Type	Gene	Key Features	Inheritance	Prevalence
Type I	AUH	3-methylglutaconic aciduria, speech delay	Autosomal recessive	Rare, <100 cases
Type II	TAZ (G4.5)	Barth syndrome, cardiomyopathy, neutropenia	X-linked	~1 in 200,000 males
Type III	OPA3	Optic atrophy, movement disorders, Iraqi Jewish origin	Autosomal recessive	~1 in 10,000 in Iraqi Jews
Type IV	Unknown	Heterogeneous, severe neonatal forms	Autosomal recessive	Extremely rare
Costeff syndrome	OPA3	Synonym for MGA3, same clinical features	Autosomal recessive	Same as Type III

This table highlights how MGA3 (Type III) is genetically and clinically distinct from other types, particularly due to its association with optic atrophy and a defined ethnic prevalence. While all types feature elevated 3-methylglutaconic acid, only type III and Costeff syndrome refer to the same condition.

Why It Matters

Understanding MGA3 has implications for genetic counseling, early diagnosis, and potential therapeutic development.
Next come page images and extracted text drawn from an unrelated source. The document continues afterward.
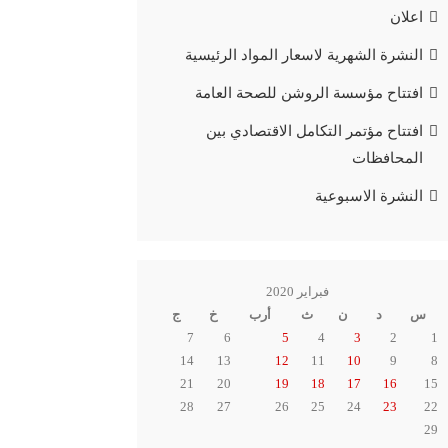
اعلان
النشرة الشهرية لاسعار المواد الرئيسية
افتتاح مؤسسة الروشن للصحة العامة
افتتاح مؤتمر التكامل الاقتصادي بين
المحافظات
النشرة الاسبوعية
فبراير 2020
س
د
ن
ث
أرب
خ
ج
7
6
5
4
3
2
1
14
13
12
11
10
9
8
21
20
19
18
17
16
15
28
27
26
25
24
23
22
29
Its well-defined genetic cause and population-specific prevalence make it a model for studying mitochondrial disorders.

Carrier screening: In high-risk populations like Iraqi Jews, carrier testing enables informed reproductive choices and prenatal diagnosis.
Early intervention: Prompt diagnosis allows for vision and motor support services to improve quality of life despite progressive symptoms.
Mitochondrial research: MGA3 provides insights into mitochondrial dynamics, aiding research on neurodegenerative diseases like Parkinson’s.
Gene therapy potential: As a monogenic disorder, MGA3 is a candidate for future gene-based treatments targeting OPA3 expression.
Global awareness: Only over 30 cases reported worldwide underscore the need for increased clinician awareness to reduce diagnostic delays.
Phenotypic spectrum: Expanding the known symptoms helps differentiate MGA3 from similar disorders, improving diagnostic accuracy.

While no cure exists, multidisciplinary care can manage symptoms and support affected individuals and families. Continued research into mitochondrial function may one day lead to targeted therapies for this rare but debilitating condition.